Sunday, November 27, 2011

I Peter 1: two drops from an ocean of wisdom

Quick post today as I race from Colchester to Hyde Park to Cambridge to Burlington and back to Colchester again tonight, where I am dog sitting from my mom while she undergoes some tests. I Peter 1 deserves not just its own post, but its own book. It's chockful of awesome positional truth and applications. (It also sounds a little like Hebrews - "strangers in this world" used twice, and has a reminder that the new covenant demands more obedience than the old.) But time and space permit  only two paltry observations:

V. 7 - My faith response to trials will in glory, praise and honor for Jesus when he returns. So not only does my responding to death, sickness, loneliness, etc. in faith make life more bearable for me now, it will cause praise and honor fireworks in  heaven! Peter doesn't say how exactly that works. But it's even more incentive, were any needed, to say "yes" to God.

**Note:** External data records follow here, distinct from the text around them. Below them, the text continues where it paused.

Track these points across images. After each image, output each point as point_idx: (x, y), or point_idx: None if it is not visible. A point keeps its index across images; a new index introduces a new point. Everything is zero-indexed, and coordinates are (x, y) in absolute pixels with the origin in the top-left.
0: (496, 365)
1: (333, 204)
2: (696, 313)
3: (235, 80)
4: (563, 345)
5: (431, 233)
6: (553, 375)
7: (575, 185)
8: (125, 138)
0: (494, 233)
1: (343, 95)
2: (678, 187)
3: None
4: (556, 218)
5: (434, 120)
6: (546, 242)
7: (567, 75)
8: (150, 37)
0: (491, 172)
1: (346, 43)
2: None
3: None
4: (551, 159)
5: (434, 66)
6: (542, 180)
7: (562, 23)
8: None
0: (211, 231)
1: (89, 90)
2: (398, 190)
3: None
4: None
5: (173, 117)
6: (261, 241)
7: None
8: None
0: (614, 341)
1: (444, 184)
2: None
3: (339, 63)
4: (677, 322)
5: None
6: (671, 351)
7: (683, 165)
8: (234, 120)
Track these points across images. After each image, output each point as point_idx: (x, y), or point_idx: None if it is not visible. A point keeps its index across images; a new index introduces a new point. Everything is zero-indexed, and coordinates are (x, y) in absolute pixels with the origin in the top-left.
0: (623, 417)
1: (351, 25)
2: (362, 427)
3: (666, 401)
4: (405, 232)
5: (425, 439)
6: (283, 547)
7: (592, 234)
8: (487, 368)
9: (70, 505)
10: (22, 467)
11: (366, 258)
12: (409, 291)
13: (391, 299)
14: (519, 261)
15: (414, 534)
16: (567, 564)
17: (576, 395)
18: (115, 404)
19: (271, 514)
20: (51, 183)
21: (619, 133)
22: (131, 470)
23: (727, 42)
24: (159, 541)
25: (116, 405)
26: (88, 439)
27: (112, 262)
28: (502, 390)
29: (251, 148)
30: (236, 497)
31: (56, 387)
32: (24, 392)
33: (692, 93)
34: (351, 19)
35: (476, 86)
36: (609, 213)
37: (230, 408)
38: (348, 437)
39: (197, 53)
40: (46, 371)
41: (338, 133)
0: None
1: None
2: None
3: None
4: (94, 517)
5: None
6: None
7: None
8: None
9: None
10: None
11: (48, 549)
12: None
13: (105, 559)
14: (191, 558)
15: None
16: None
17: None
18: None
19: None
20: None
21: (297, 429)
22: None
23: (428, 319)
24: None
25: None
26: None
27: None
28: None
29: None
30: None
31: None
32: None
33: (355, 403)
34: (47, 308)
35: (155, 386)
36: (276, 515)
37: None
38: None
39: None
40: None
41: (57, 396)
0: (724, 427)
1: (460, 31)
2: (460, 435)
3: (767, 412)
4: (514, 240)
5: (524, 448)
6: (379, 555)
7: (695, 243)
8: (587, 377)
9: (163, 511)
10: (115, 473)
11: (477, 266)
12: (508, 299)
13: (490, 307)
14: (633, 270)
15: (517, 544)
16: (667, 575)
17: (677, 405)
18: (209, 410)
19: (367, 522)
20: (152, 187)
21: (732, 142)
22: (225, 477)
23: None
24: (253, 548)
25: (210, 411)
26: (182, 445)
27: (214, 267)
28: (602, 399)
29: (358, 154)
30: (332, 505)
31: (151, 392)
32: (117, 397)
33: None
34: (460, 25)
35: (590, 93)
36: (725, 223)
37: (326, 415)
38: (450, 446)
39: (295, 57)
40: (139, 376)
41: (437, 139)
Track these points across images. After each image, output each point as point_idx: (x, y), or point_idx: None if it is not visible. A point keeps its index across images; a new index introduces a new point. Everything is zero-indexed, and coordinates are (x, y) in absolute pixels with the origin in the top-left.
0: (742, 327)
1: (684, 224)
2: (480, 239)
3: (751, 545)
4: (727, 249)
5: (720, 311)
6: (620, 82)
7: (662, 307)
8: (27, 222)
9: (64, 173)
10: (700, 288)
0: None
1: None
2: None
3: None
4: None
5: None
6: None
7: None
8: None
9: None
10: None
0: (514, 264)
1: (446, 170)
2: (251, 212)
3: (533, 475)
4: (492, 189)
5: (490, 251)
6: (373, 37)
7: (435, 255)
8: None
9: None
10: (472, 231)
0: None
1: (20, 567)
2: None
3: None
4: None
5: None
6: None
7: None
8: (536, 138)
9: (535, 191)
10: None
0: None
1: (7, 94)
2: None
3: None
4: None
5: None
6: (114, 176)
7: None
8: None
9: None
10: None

V. 22-23 - Every believing Saharan tribesman, every affluent, faith-filled Anglican rector from Lincolnshire, every old man with black skin lifting his hands in praise in an inner-city storefront gospel church, is my brother. Forever. And our father is God, who intentionally and irrevocably placed the same imperishable seed of eternal life in them that He has placed in me. I am a brother forever, bound by God's love and command, to every Baptist, Catholic, Democrat, Republican, and Scranton, Pennsylvanian who believes. I am a member of the biggest, most blessed family on earth. Or in heaven! Hallelujah!